Le site recoursaupoeme.fr consacre une longue étude à Pierre Chabert :
L’aventure éditoriale de Pierre Chabert débute en 1948, lorsqu’il devient critique littéraire à Vie libre, revue naturiste d’Avignon. Jusque-là, il a voulu être poète, et donc, il a « travaillé, imité, trouvé des rimes. Plus que cela : traqué un langage ». Grâce à Vie libre, il reçoit des revues, des recueils de poèmes, et fait la connaissance de nombreux poètes, dont celles, déterminantes, de Pierre Boujut, de Guy Chambelland et de Jean Breton. Il participera à leurs trois revues : La Tour de Feu, Le Pont de l’Épée et Les Hommes sans Épaules, à laquelle s’ajoutera plus tard, Poésie 1 de Michel et Jean Breton.
(…)
Chabert (dans une lettre à Jean Breton), relate : « Tout un programme. Jarnac devient pour moi le lieu où vivre. C’est l’été, les vacances. Paysage calme, vert, la rivière, le chai, les poètes. Une société nouvelle. Le « meilleur » des mondes possibles. Je deviens le néophyte un peu naïf, je répands dans les campagnes le tract « La poésie est déclarée, soyez heureux ». Les amis de La Tour de Feu se réunissent dans le chai de Pierre Boujut, à Jarnac : « Une communauté Tour de Feu, telle est pour moi la révélation de ces congrès où les uns et les autres avons vécu complètement ensemble, mêlant nos idées, heurtant nos manies, formant société au vrai sens du mot. Plus qu’un journal, je pourrai en tirer un almanach, ou un recueil de caractères… La première réalité de La Tour de Feu, ce sont ses congrès : on se rend à Jarnac le 14 juillet pour y trouver un accueil, un climat doux et lumineux, des gens en vacances, une sorte de but, un thème de réflexion, mais rien de rigide, le vrai travail de qui cultive la paresse. On y retrouve des amis que l’on aime, et on y fait des rencontres. Certains y cherchent des directeurs de revues, des acheteurs pour leurs recueils. La poésie incarnée… La Tour de Feu est une sorte de communauté, dont on fait l’expérience trois jours par an, ce qui est la limite vivable pour une communauté. »
La rencontre de Boujut inaugure une amitié et le début d’une collaboration de trente années. « Pierre Chabert est « l’homme-frère » selon Boujut, c’est-à-dire, celui qui ne l’a jamais déçu.
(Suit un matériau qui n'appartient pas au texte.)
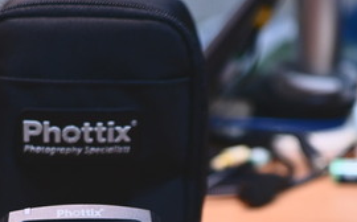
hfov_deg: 21.0
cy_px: 295
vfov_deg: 12.8
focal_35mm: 98
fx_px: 952
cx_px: 82
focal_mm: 24
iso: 800
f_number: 1.7
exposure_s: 1/160
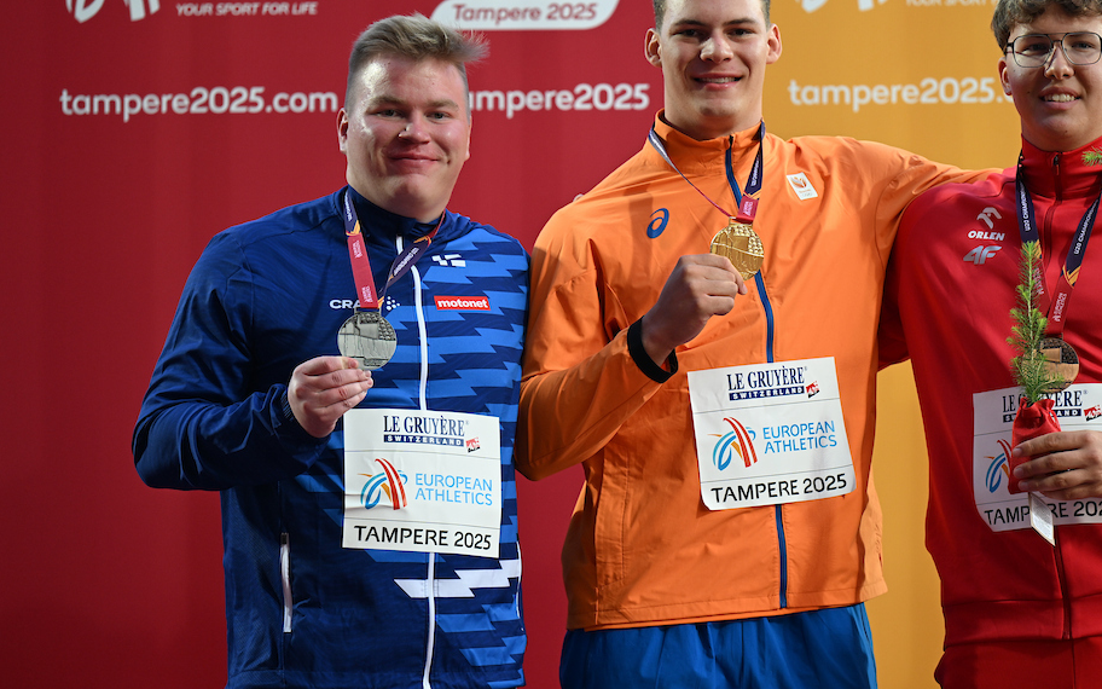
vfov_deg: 5.3
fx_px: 7448
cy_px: 312
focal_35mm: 248
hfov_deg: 8.5
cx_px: 713
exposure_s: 1/320
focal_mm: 185
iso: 400
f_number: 3.2
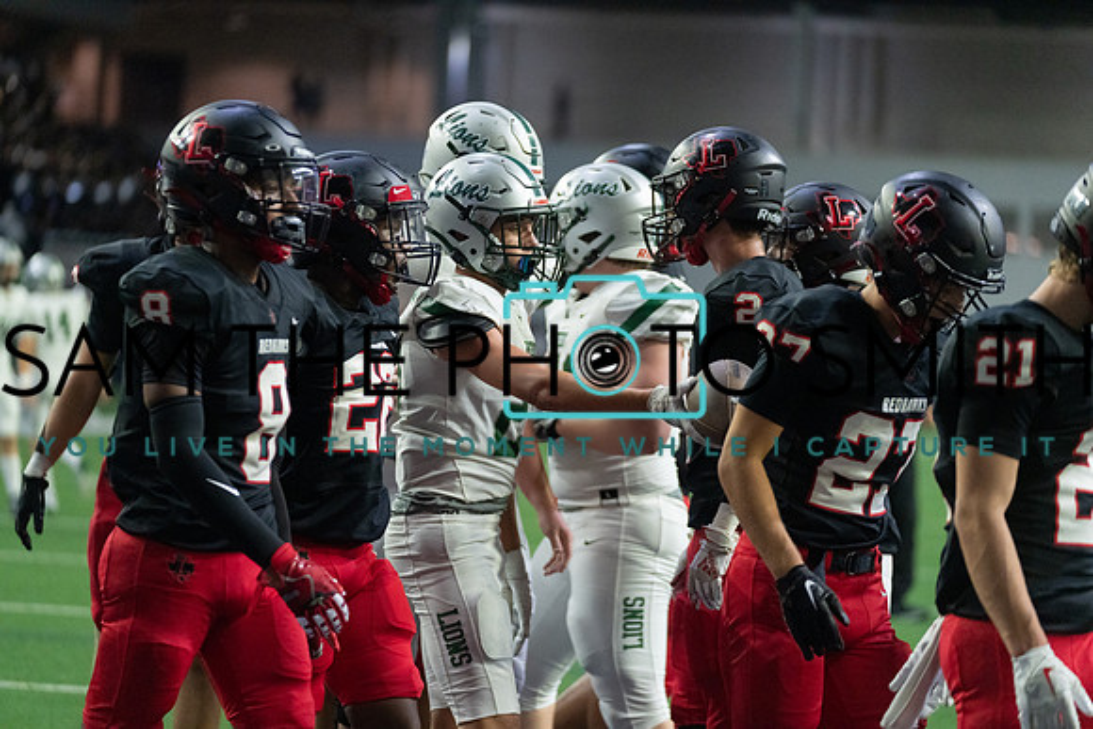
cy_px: 364
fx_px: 4676
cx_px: 546
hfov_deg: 13.3
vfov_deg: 8.9
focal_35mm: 154
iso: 6400
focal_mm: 154
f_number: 2.8
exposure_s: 1/1250
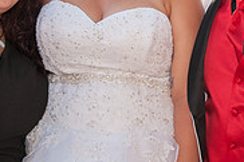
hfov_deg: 13.9
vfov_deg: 9.3
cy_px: 35
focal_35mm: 147
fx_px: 995
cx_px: 212
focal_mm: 46
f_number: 5
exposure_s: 1/320
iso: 200
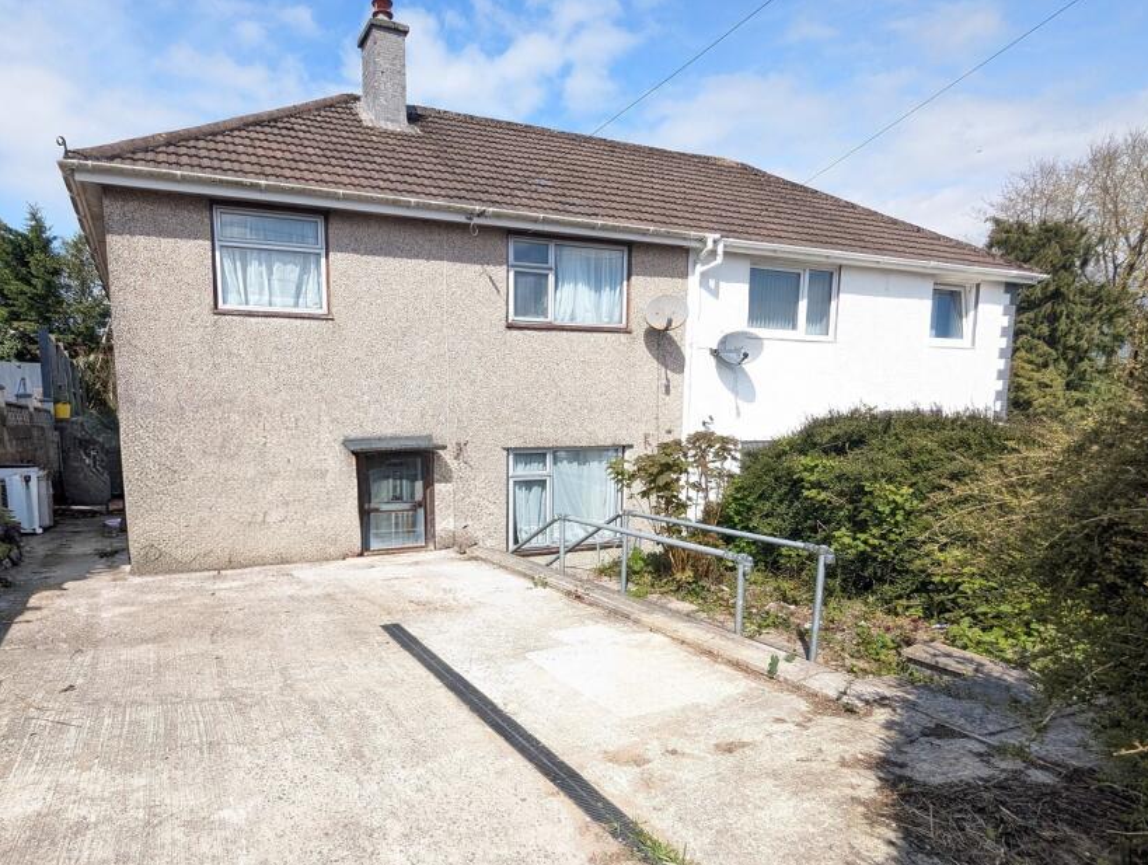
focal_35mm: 20
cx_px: 447
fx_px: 664
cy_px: 517
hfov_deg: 80.5
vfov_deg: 65.5
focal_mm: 2.35
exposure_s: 1/838
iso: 50
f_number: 2.2
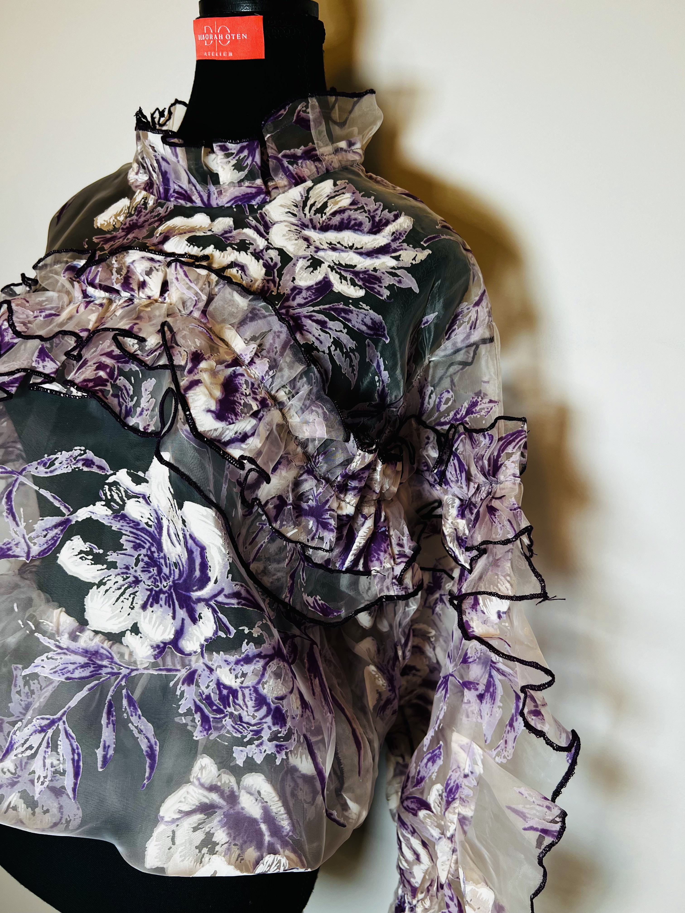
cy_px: 456
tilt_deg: -13.1
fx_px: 686
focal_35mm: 26
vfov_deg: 67.3
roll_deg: -8.3
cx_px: 342
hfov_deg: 53.1
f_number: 1.5
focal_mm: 5.7
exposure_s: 1/120
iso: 80
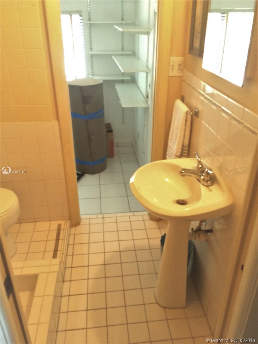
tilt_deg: -29.7
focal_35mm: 29
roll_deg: +0.0
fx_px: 288
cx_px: 129
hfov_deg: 48.2
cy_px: 172
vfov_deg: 61.7
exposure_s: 1/17
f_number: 2.2
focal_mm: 4.15
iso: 320
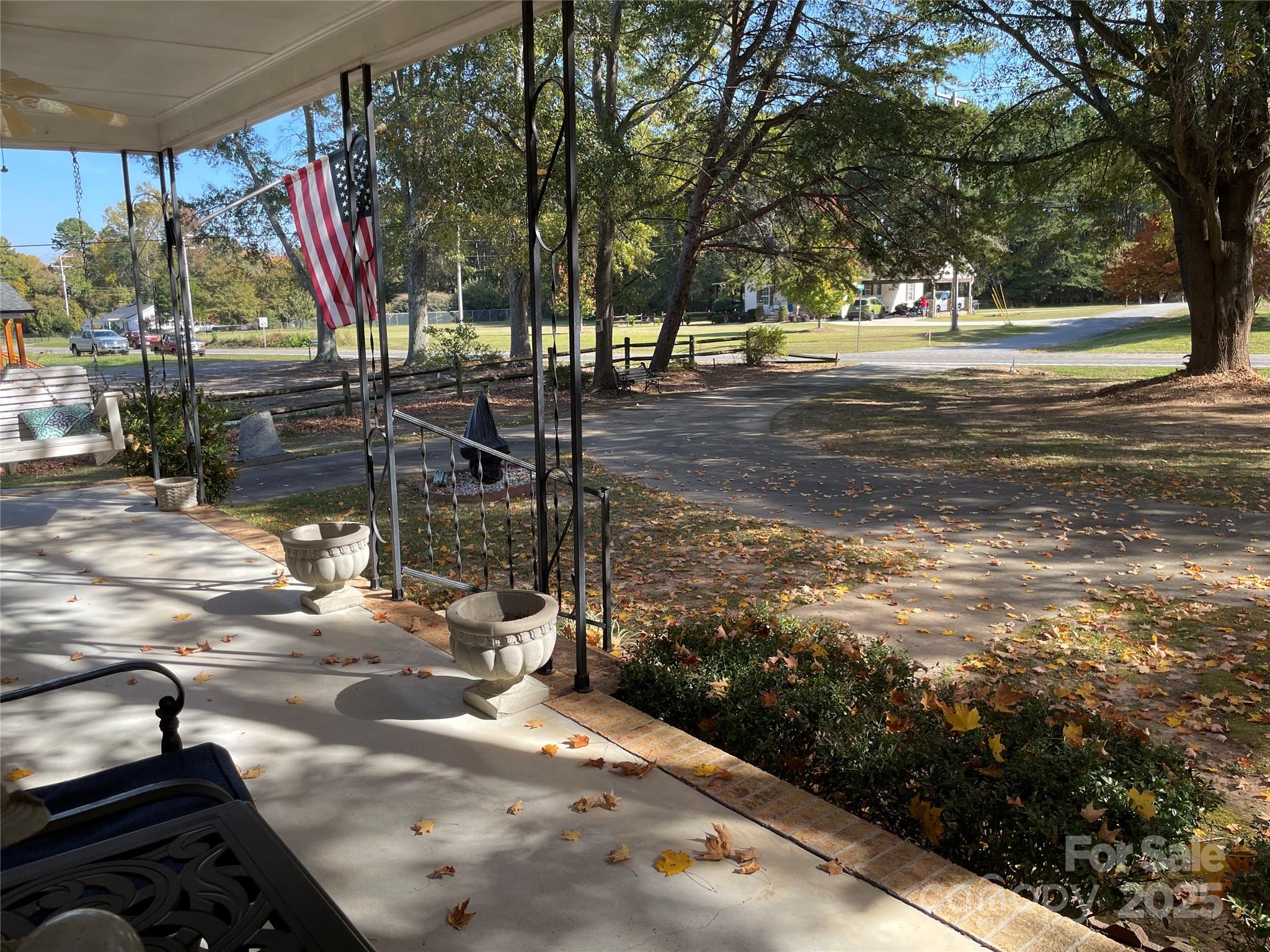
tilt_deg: -9.5
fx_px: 954
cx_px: 635
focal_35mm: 26
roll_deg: +1.6
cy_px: 476
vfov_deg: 53.1
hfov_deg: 67.3
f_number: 1.6
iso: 32
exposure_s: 1/720
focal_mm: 4.2
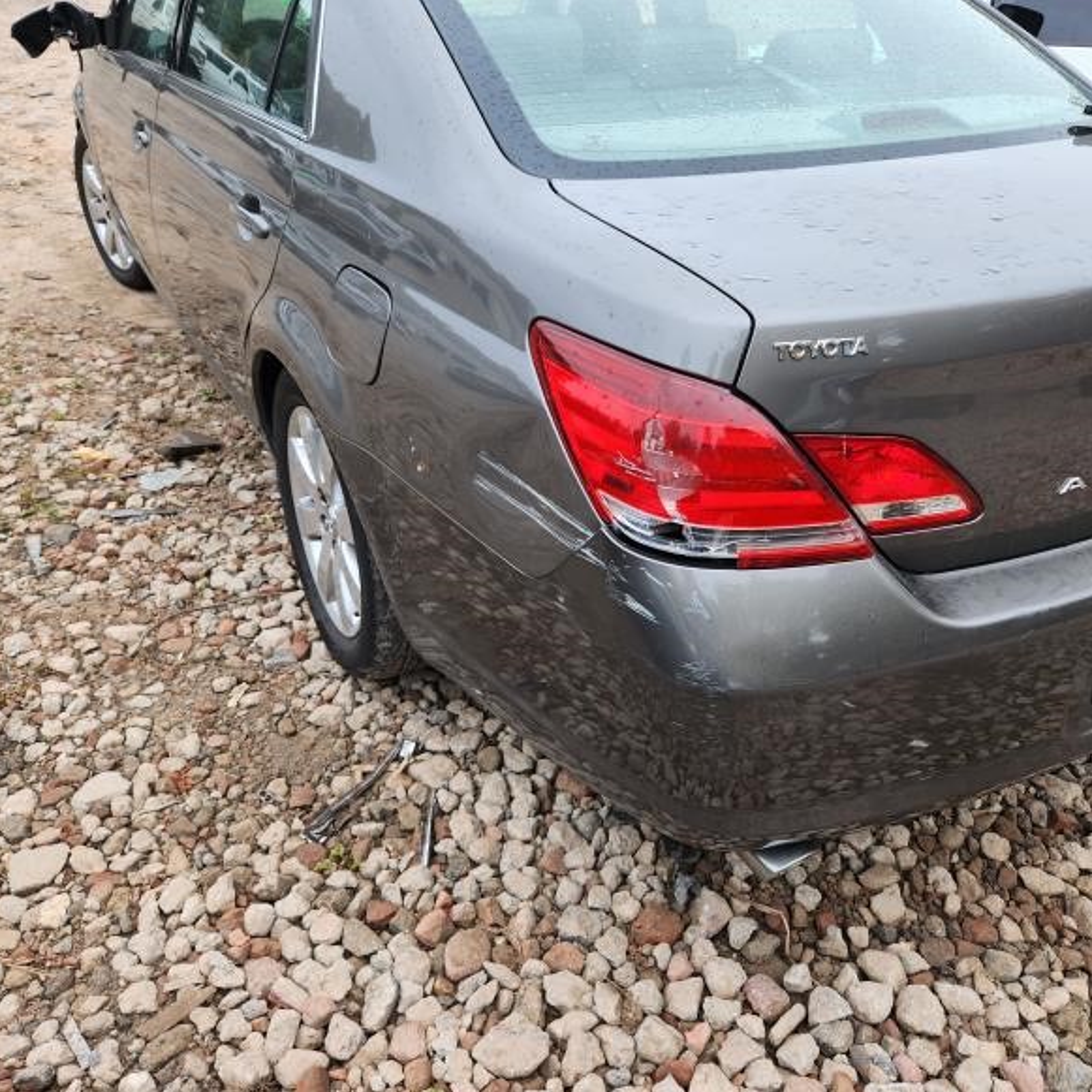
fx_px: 999
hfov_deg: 57.1
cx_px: 613
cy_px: 532
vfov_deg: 57.3
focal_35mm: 28
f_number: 1.8
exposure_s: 1/180
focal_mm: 5.4
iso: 50
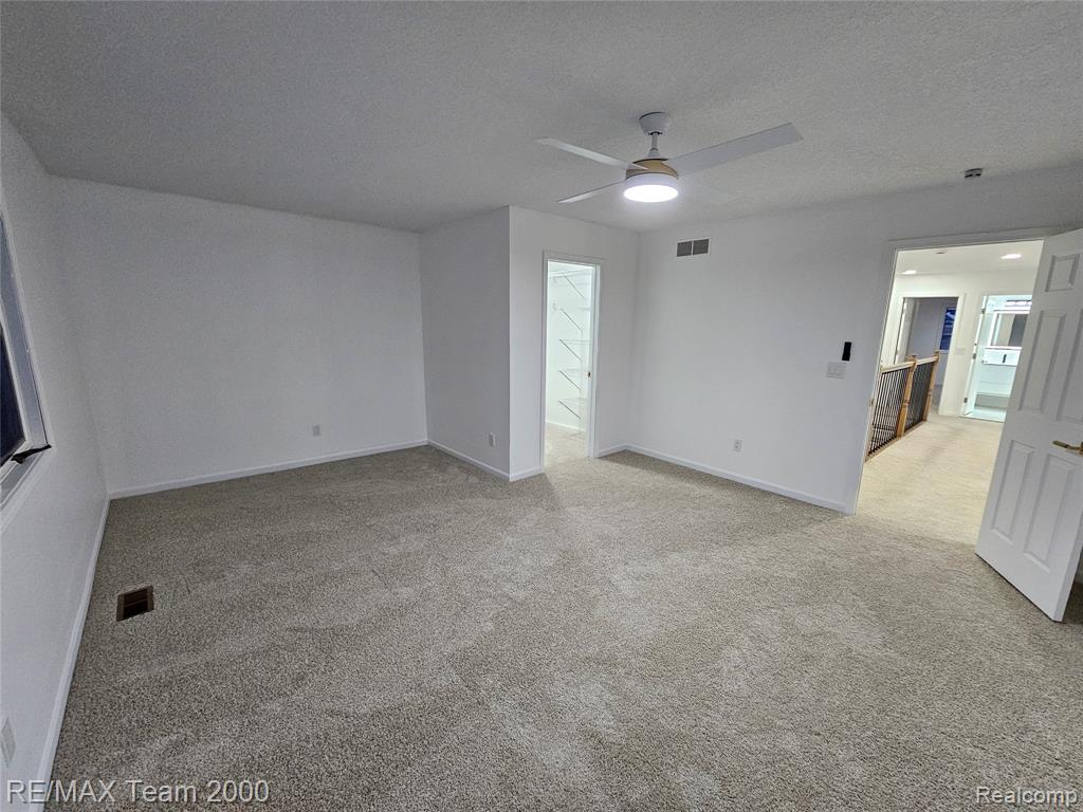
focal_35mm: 13
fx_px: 407
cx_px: 542
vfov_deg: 89.9
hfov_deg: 106.2
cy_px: 406
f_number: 2.2
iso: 400
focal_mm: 2.2
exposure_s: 1/60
Avec Chabert, écrit Pierre Boujut (in Un Mauvais Français, Arléa, 1989) : « pas d’opposition exaltante comme avec Miatlev, mais l’accord merveilleux et le plaisir de réagir de la même façon devant les faits de la vie politique, sociale, familiale et devant les idées générales de l’existence. Comme moi, il est un doux mais avec une résistance secrète et solide qui correspond à ma douceur armée d’un certain autoritarisme… Nous avons tout de suite été accordés. Nous étions proches (« les proches-poètes » a t-on dit). Nous avions la même tonalité, lui, peut-être en mineur, car il est plus discret, plus timide et surtout plus subtil que moi. Je me sens lourdaud à côté de lui qui est aérien. Ses certitudes sont ironiques, sa confiance à demi sceptique. Mais, partant de nous deux, c’est le même regard qui se pose sur le monde. »
Le texte a-t-il été rédigé par Pierre Chabert ?
Il faudrait le vérifier en consultant le numéro 38 de cette revue (localisable via le catalogue sudoc) ou en contactant l'association Les Amis de Pierre Boujut et de la Tour de Feu,
11, rueLaporte-Bisquit - 16200 Jarnac
Tél. : 05.45.81.63.74
Enfin, pour approfondir la question, il faudrait peut-être effectuer des recherches dans le Fonds Edmond Humeau et parcourir l’ouvrage suivant : Pierre Boujut, poète, fondateur et animateur de "La Tour de feu".